Autism is a highly complex disorder affecting one in every 110 children born in the United States. The disease’s genetic profile and behavioral symptoms fluctuate widely from case to case, and this variability has frustrated scientists’ efforts to identify effective treatments. A new study suggests that autism could eventually be a target for personalized treatment, targeted to a patient’s own neurons.
A team from the University of California, San Diego, and the Salk Institute for Biological Studies devised a way to study brain cells from patients with autism, and found a way reverse cellular abnormalities in neurons that have been associated with autism.
The researchers took skin biopsies from patients with a severe form of autism called Rett syndrome, and genetically reprogrammed those cells into pluripotent stem cells. Pluripotent stem cells have the power to differentiate into any kind of cell in the body, depending on environmental cues during early development. The team differentiated the stem cells into fully functioning neurons, and then studied their functioning. They found that neurons derived from patients with Rett syndrome showed certain abnormalities, including markedly smaller cell bodies, dendrite connections, and decreased cell-to-cell communication.

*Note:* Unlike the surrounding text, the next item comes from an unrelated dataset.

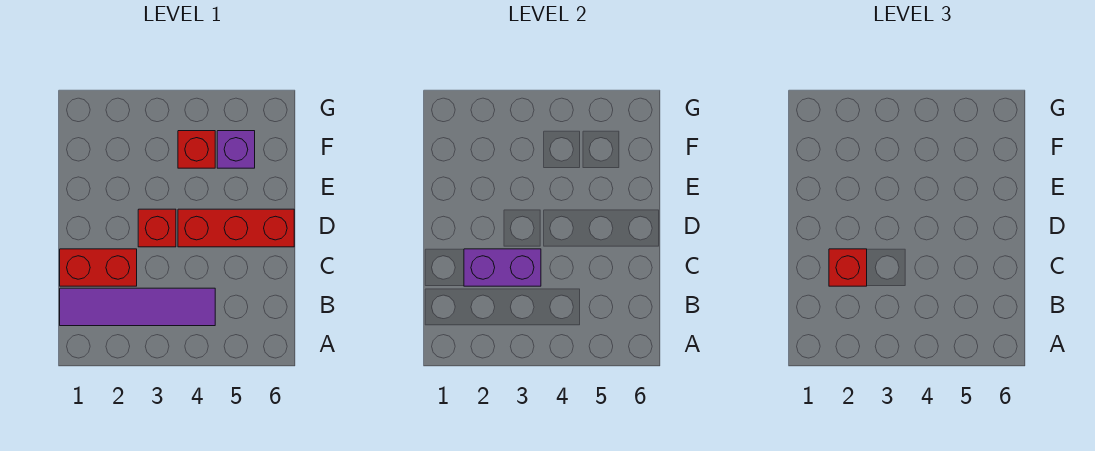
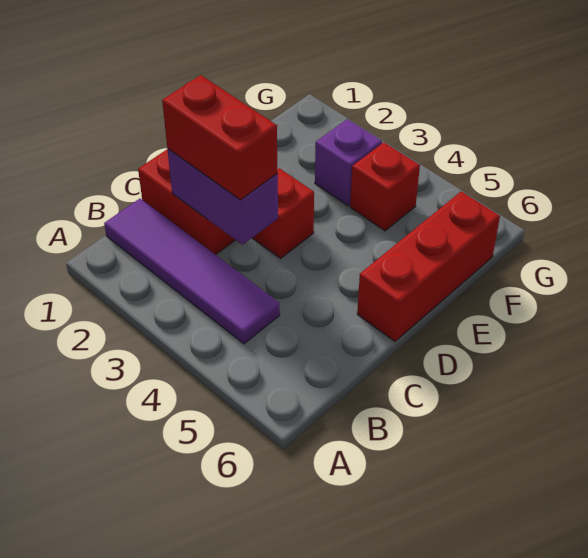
red brick C2 level 3 -> red brick C2:C3 level 3
red brick D4:D6 level 1 -> red brick D6:F6 level 1
purple brick F5 level 1 -> purple brick F3 level 1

By treating these patient-derived neurons with an experimental drug, the researchers could reverse the cellular abnormalities. The findings, published today in the journal Cell, could give scientists a powerful tool for pinpointing the causes of autism and other brain disorders, and a way to choose targeted treatments.
“It took us two years to finish this project, and personalized medicine might not be that far off,” says Carol Marchetto, first author of the paper and a postdoctoral researcher at the Salk Institute. “In the lifetime of a patient, you could go from his skin sample to a reprogrammed cell, to differentiating into a neuron, and find drugs that could be used on that patient.”

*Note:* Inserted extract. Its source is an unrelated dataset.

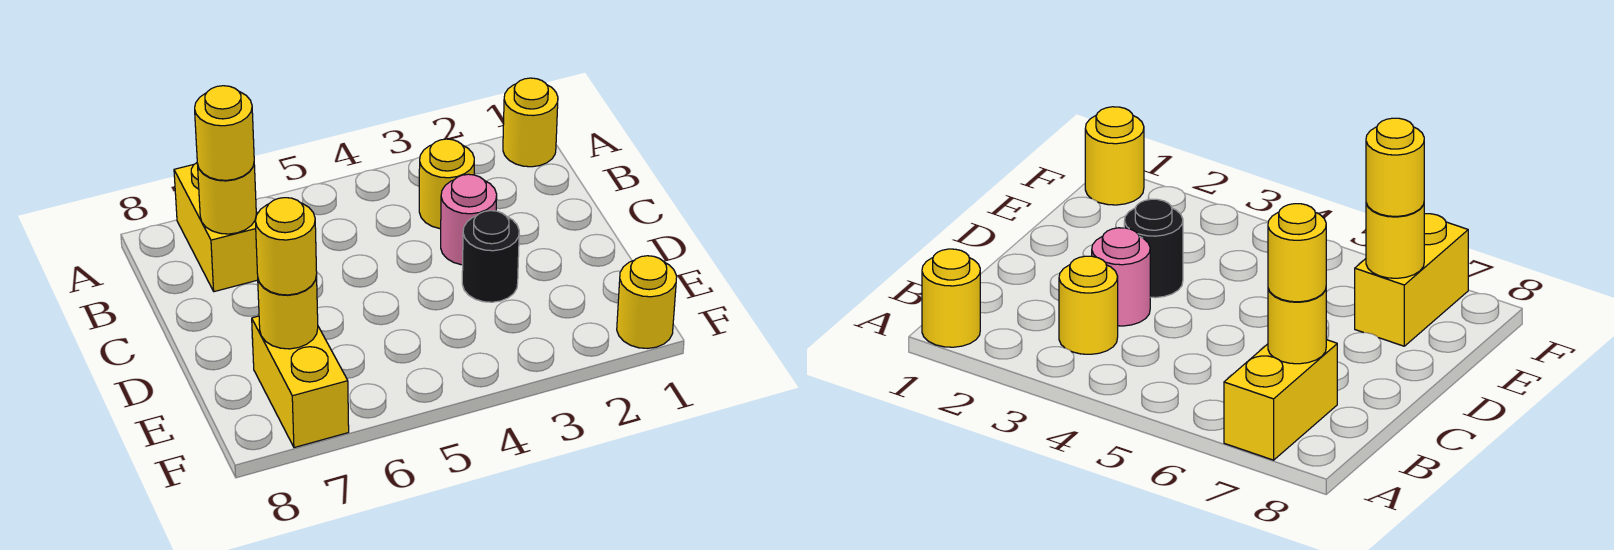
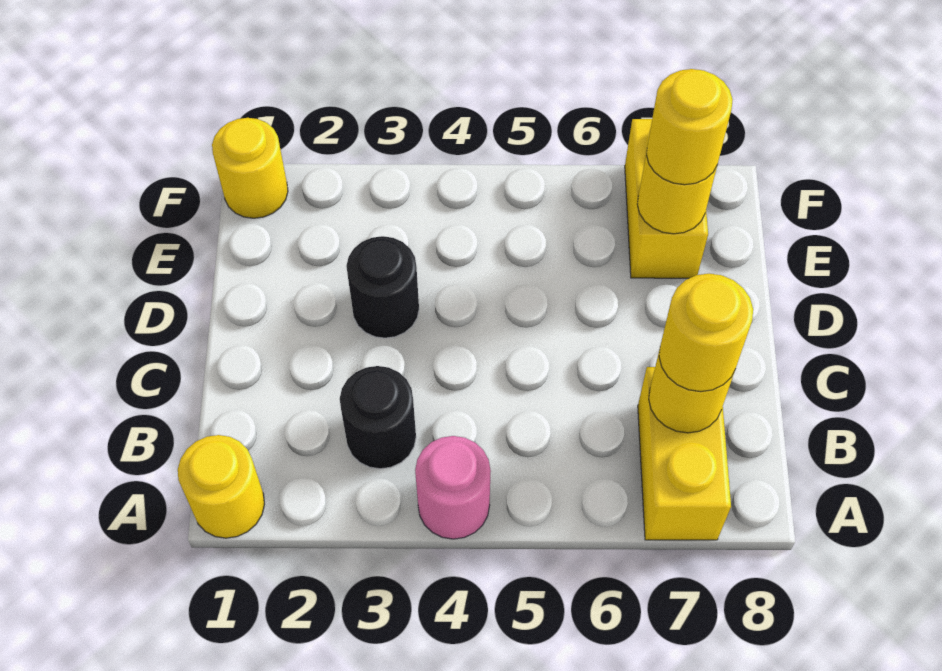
yellow round brick B3 level 1 -> black round brick B3 level 1
pink round brick C3 level 1 -> pink round brick A4 level 1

Rett syndrome, which mostly affects girls, can cause highly impaired social and communication skills, which become apparent soon after a child learns to walk and talk. Patients with Rett can experience increased difficulty breathing and controlling their movements, and can develop repetitive and compulsive behaviors similar to other forms of autism.

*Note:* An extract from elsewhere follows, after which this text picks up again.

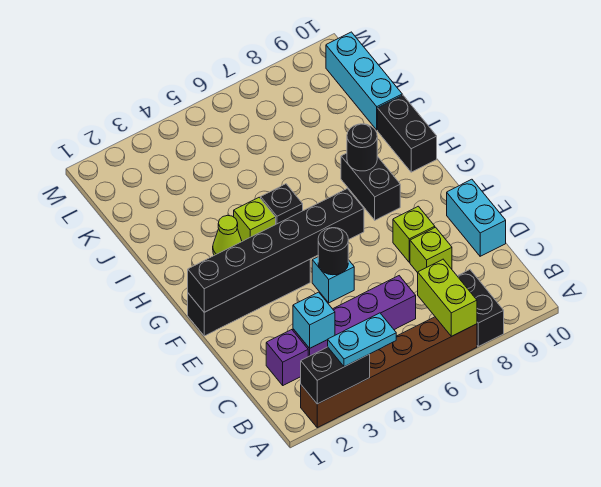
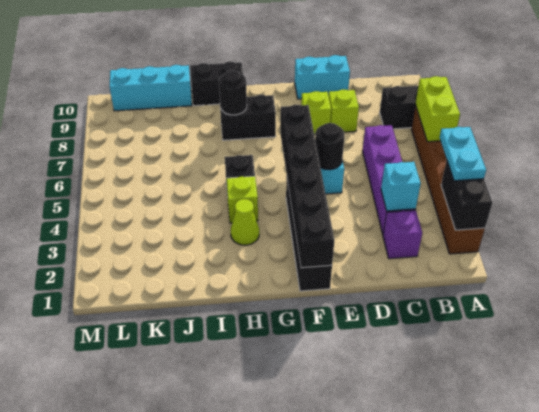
lime brick A7:B7 level 2 -> lime brick A6:A7 level 2

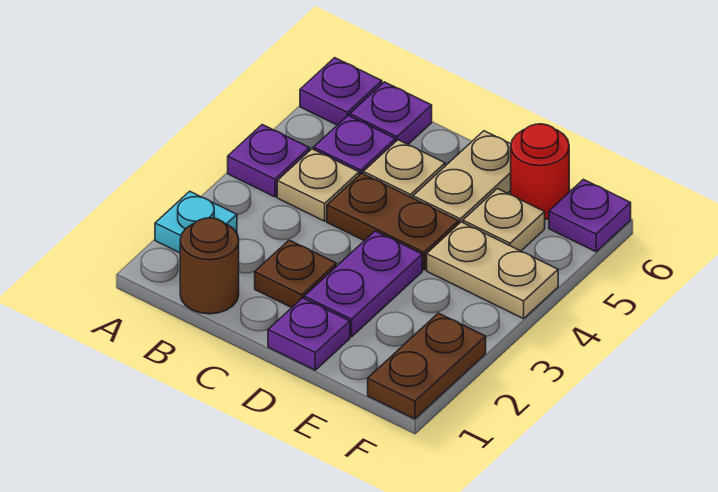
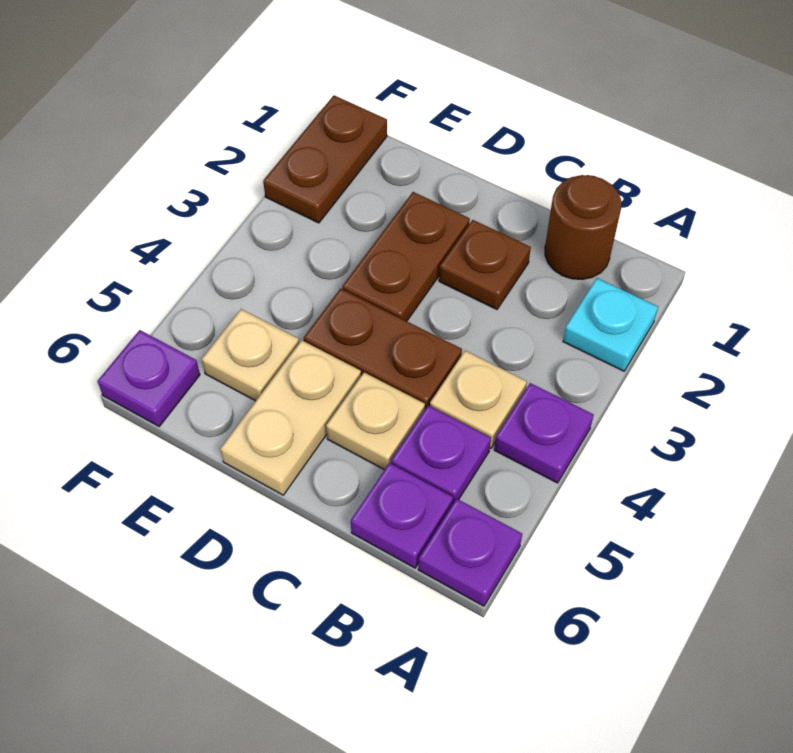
purple plate D1 level 1 -> none
purple plate D2:D3 level 1 -> brown plate D2:D3 level 1
tan plate E4:F4 level 1 -> none
red round brick E6 level 1 -> none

Marchetto sees Rett syndrome as a gateway to the broader study of autism, since many other forms of autism share behavioral and genetic similarities with Rett syndrome.
Most cases of autism seem to stem from a combination of genetic abnormalities, but Rett arises from a single gene mutation, found on the MeCP2 gene on the X chromosome. In girls, one of two X chromosomes carries the mutation, and during fetal brain development, one chromosome is activated within each brain cell, seemingly at random. Rett patients can exhibit varying percentages of brain cells carrying the mutation, which can manifest as varying levels of severity of the disorder.